* [Exercise requirements]: A picture-free, exact transcript of the entries below is required.

****************

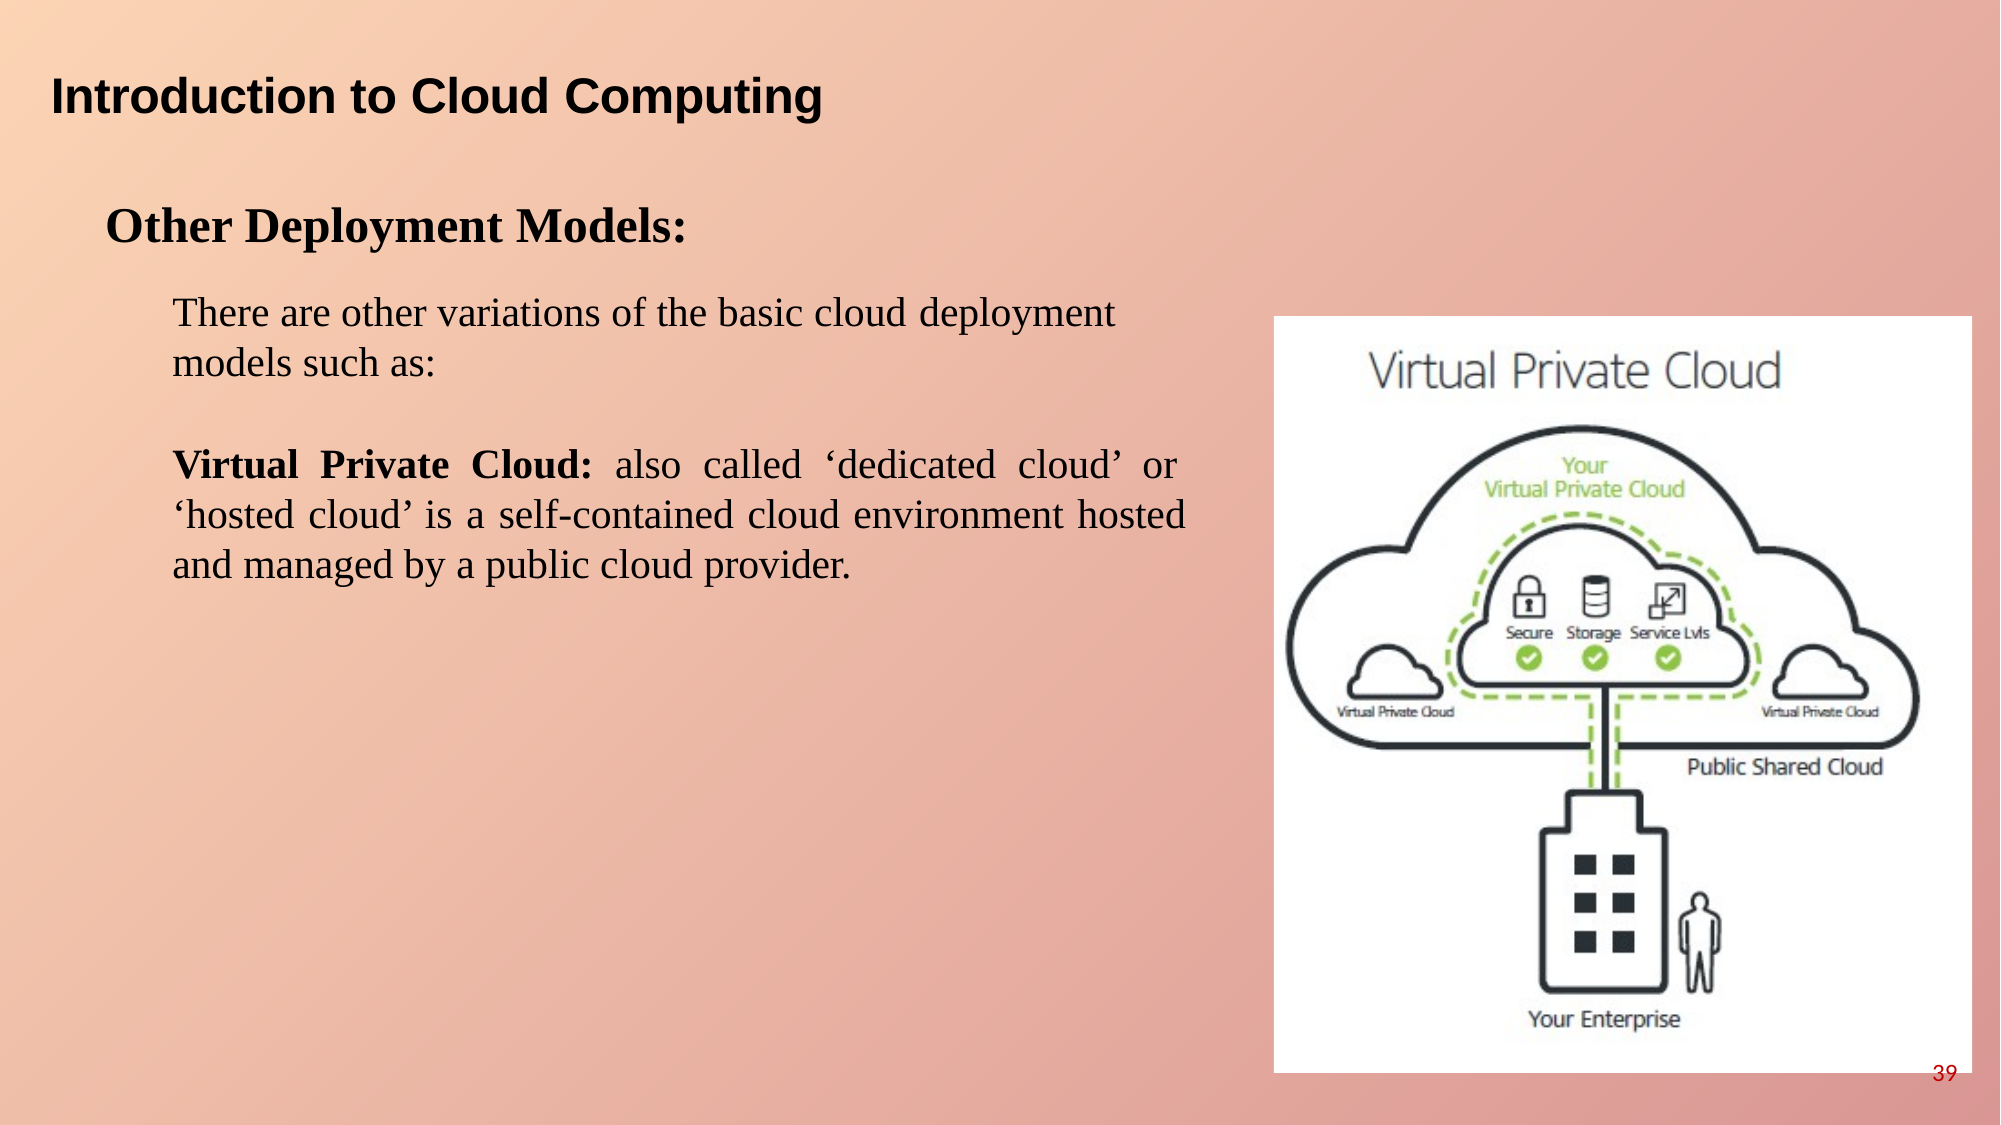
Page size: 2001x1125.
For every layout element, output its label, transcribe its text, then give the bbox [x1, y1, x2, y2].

text_box [1273, 316, 1973, 1073]
title Introduction to Cloud Computing [48, 61, 825, 251]
slide_number 39 [1925, 1060, 1964, 1125]
text_box Other Deployment Models: There are other variations of the basic cloud deployment models such as: Virtual Private Cloud: also called ‘dedicated cloud’ or ‘hosted cloud’ is a self-contained cloud environment hosted and managed by a public cloud provider. [103, 190, 1201, 587]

****************

* [Response to the exercise]:
Page size: 2001x1125.
For every layout element, output its label, transcribe its text, then give the bbox [x1, y1, x2, y2].

text_box [1273, 316, 1973, 1073]
title Introduction to Cloud Computing [48, 61, 825, 251]
slide_number 39 [1925, 1060, 1964, 1125]
text_box Other Deployment Models: There are other variations of the basic cloud deployment models such as: Virtual Private Cloud: also called ‘dedicated cloud’ or ‘hosted cloud’ is a self-contained cloud environment hosted and managed by a public cloud provider. [103, 190, 1201, 587]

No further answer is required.